The Commission found that the proposed transaction is unlikely to substantially prevent or lessen competition in the provision of rentable space in comparative centres in the Eastern Cape and Gauteng Province. Furthermore, the proposed transaction does not raise any public interest concerns.

Proposed merger between Warshy Investments (Pty) Ltd (Warshy) and New Rose 7 (Pty) Ltd (New Rose), KWV South Africa (Pty) Ltd (KWV SA) and KWV Intellectual Properties (Pty) Ltd (KWV IP)

The Commission has approved without conditions the intermediate merger whereby Warshy and New Rose intend to acquire KWV SA and KWV IP. Post-merger, Warshy and New Rose will control KWV SA and KWV IP (KWV).

Warshy, trading as TNB, is a South African liquor company which produces a range of liqueurs and spirits, which includes cream liqueurs, tequila, rum, vodka, whisky and gin infusions, as well as a range of premium beverages. KWV is a South African spirit and wine producer which is active in three segments that include wine, spirits and ready to drink alcoholic beverages.

The Commission found that the proposed transaction is unlikely to lead to a substantial lessening of competition. The Commission also found that the proposed transaction is unlikely to lead to job losses. In addition, the Commission found that the proposed transaction is unlikely to have a negative impact on other public interest grounds.       

Proposed merger between Super Group Holdings (Pty) Ltd (Super Group Holdings) and ABF Legend Logistics (Pty) Ltd (ABF)

The Commission has approved without conditions the intermediate merger whereby Super Group Holdings intends to acquire ABF.

Super Group is a supply chain mobility company revolving around the optimisation of supply chain processes and vehicle fleets. Its business encompasses the planning and management of all activities across the supply chain, including the sourcing, procurement, transport and warehousing of goods and services. ABF provides coal hauling services that involve the collection of coal from Witbank (Emalahleni) and Middelburg. The coal, collected by ABF, is transported to different Eskom power stations and train stations that are situated within the Mpumalanga Province.

The Commission considered the activities of the merging parties and found that there is a horizontal overlap in the provision of coal hauling services in Mpumalanga. The Commission found that the proposed transaction is unlikely to substantially prevent or lessen competition in the provision of coal hauling services in Mpumalanga, as the combined post-merger market share remains low. Further, the vertical relationship between the merging parties is unlikely to result in any foreclosure concerns. In addition, the proposed merger does not raise any other public interest issues.


Non Referrals – The Commission has taken a decision to non-refer (i.e. not to prosecute) the following cases:

a)  Idatha (Pty) Ltd v South African Social Security Agency - The Commission found that the conduct complained of does not contravene the Competition Act.
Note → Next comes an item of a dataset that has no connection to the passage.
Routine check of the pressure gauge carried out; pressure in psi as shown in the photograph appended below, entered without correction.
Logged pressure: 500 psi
b)  M F Swanepoel v South African Airways - The Commission found that the conduct complained of does not contravene the Competition Act.
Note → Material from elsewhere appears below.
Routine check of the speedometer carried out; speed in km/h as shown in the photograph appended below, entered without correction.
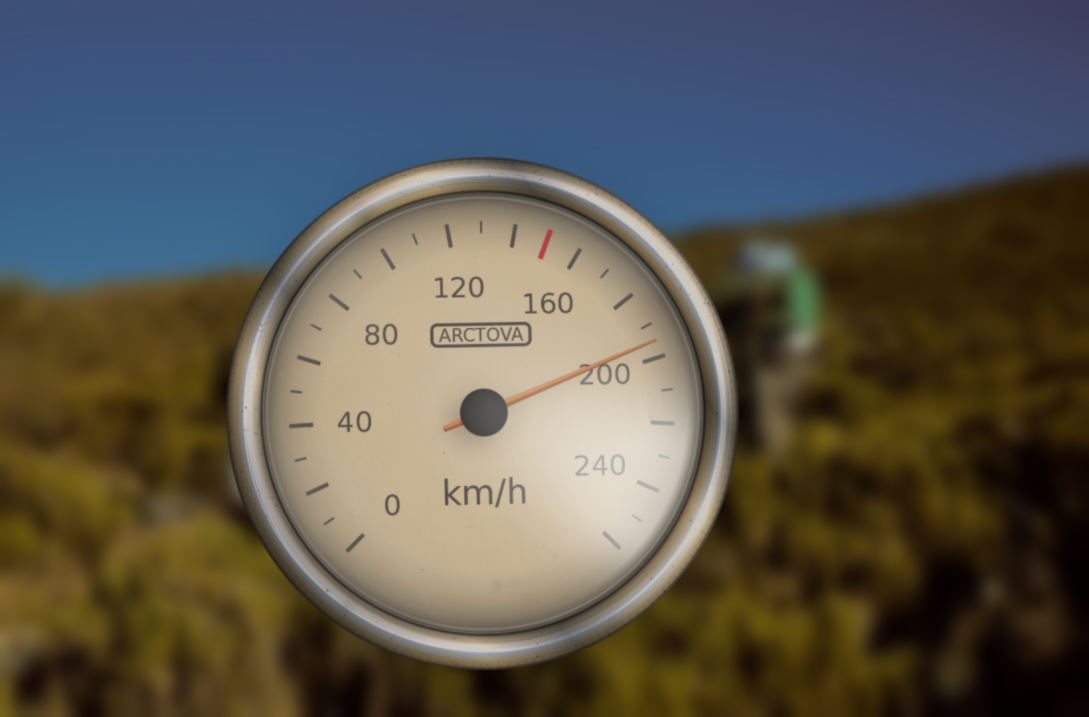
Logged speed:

c) Ursula Spennato (RNS Multi-listing System) v Kelly Cremer Whitfields Estate Agents - The Commission found that the conduct complained of does not contravene the Competition Act.
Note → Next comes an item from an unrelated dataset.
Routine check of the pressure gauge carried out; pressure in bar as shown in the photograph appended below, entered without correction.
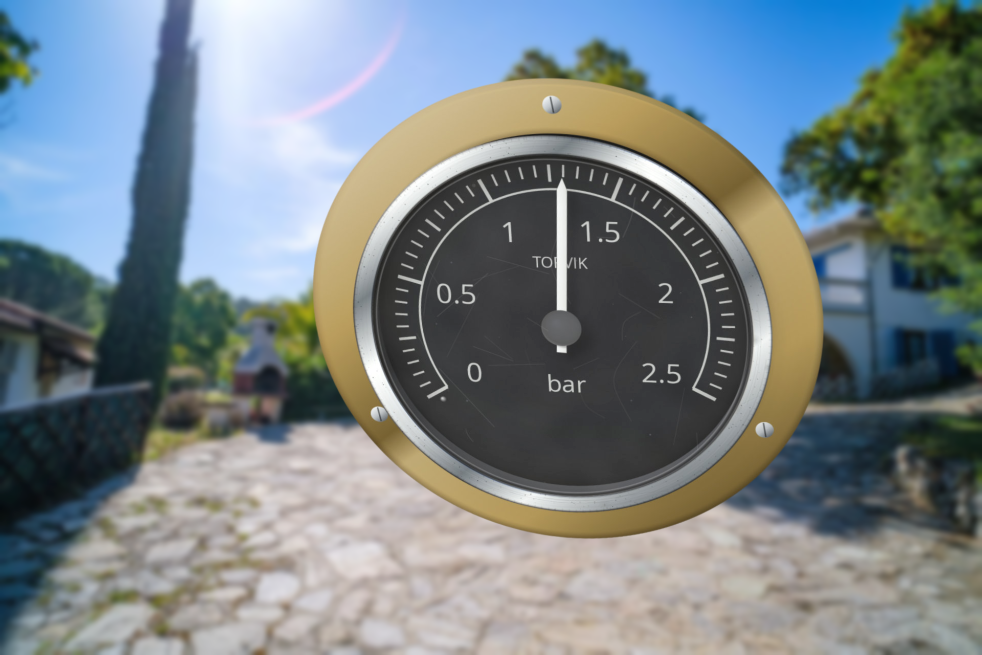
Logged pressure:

d)  June Lewis v Club Mykonos Langebaan Home Owners Association - The Commission found that the conduct complained of does not contravene the Competition Act.

e)  Mr Mohamed Rafique Moosa v Master of the High Court Pretoria - The Commission found that the conduct complained of does not contravene the Competition Act.

f)  Martens Manufacturing (Pty) Ltd v CAD Metallising cc - The Commission found that the conduct complained of does not contravene the Competition Act.

g)  Compact Aerial Services (Pty) Ltd v SGS South Africa (Pty) Ltd - The Commission found that the conduct complained of does not contravene the Competition Act.

h)  FA Archer v Cell C (Pty) Ltd - The Commission found that the conduct complained of does not contravene the Competition Act.

i)  SEEFF Properties Potchefstroom v North West University: Potchefstroom Campus and Pukki-Verblyf - The Commission found that the conduct complained of does not contravene the Competition Act.